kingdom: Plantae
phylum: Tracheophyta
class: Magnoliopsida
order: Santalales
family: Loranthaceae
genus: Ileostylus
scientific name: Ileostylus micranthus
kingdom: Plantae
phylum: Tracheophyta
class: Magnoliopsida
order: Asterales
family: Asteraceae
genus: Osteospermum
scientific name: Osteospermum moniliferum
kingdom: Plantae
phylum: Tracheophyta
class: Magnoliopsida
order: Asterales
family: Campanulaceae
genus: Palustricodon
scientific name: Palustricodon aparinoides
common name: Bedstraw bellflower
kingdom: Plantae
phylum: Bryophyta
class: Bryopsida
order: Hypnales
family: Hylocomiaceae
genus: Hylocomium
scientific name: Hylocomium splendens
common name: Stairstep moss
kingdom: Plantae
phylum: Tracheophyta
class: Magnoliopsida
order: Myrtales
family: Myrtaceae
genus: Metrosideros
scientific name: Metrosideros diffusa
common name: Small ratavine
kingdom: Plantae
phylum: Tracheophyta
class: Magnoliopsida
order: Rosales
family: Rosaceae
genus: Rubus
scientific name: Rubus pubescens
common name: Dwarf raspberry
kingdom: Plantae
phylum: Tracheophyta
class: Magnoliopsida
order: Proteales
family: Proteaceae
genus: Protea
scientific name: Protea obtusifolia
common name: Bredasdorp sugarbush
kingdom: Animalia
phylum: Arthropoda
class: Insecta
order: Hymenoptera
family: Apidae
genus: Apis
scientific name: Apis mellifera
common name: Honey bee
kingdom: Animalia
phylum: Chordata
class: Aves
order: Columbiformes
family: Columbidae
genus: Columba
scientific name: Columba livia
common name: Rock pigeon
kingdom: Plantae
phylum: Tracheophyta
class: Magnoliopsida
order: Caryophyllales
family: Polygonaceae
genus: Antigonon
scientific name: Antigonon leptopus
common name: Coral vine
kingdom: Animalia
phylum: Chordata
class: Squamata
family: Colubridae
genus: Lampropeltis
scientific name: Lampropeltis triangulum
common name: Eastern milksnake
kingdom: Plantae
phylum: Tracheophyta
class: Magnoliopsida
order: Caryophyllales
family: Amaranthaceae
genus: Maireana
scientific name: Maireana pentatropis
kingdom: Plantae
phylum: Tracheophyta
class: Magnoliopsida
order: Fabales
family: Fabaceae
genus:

§

WRITTEN REQUEST: Print every line of the data above, keeping each word, capital letter and punctuation mark unchanged.

ANSWER TO THIS EXERCISE:
kingdom: Plantae
phylum: Tracheophyta
class: Magnoliopsida
order: Santalales
family: Loranthaceae
genus: Ileostylus
scientific name: Ileostylus micranthus
kingdom: Plantae
phylum: Tracheophyta
class: Magnoliopsida
order: Asterales
family: Asteraceae
genus: Osteospermum
scientific name: Osteospermum moniliferum
kingdom: Plantae
phylum: Tracheophyta
class: Magnoliopsida
order: Asterales
family: Campanulaceae
genus: Palustricodon
scientific name: Palustricodon aparinoides
common name: Bedstraw bellflower
kingdom: Plantae
phylum: Bryophyta
class: Bryopsida
order: Hypnales
family: Hylocomiaceae
genus: Hylocomium
scientific name: Hylocomium splendens
common name: Stairstep moss
kingdom: Plantae
phylum: Tracheophyta
class: Magnoliopsida
order: Myrtales
family: Myrtaceae
genus: Metrosideros
scientific name: Metrosideros diffusa
common name: Small ratavine
kingdom: Plantae
phylum: Tracheophyta
class: Magnoliopsida
order: Rosales
family: Rosaceae
genus: Rubus
scientific name: Rubus pubescens
common name: Dwarf raspberry
kingdom: Plantae
phylum: Tracheophyta
class: Magnoliopsida
order: Proteales
family: Proteaceae
genus: Protea
scientific name: Protea obtusifolia
common name: Bredasdorp sugarbush
kingdom: Animalia
phylum: Arthropoda
class: Insecta
order: Hymenoptera
family: Apidae
genus: Apis
scientific name: Apis mellifera
common name: Honey bee
kingdom: Animalia
phylum: Chordata
class: Aves
order: Columbiformes
family: Columbidae
genus: Columba
scientific name: Columba livia
common name: Rock pigeon
kingdom: Plantae
phylum: Tracheophyta
class: Magnoliopsida
order: Caryophyllales
family: Polygonaceae
genus: Antigonon
scientific name: Antigonon leptopus
common name: Coral vine
kingdom: Animalia
phylum: Chordata
class: Squamata
family: Colubridae
genus: Lampropeltis
scientific name: Lampropeltis triangulum
common name: Eastern milksnake
kingdom: Plantae
phylum: Tracheophyta
class: Magnoliopsida
order: Caryophyllales
family: Amaranthaceae
genus: Maireana
scientific name: Maireana pentatropis
kingdom: Plantae
phylum: Tracheophyta
class: Magnoliopsida
order: Fabales
family: Fabaceae
genus:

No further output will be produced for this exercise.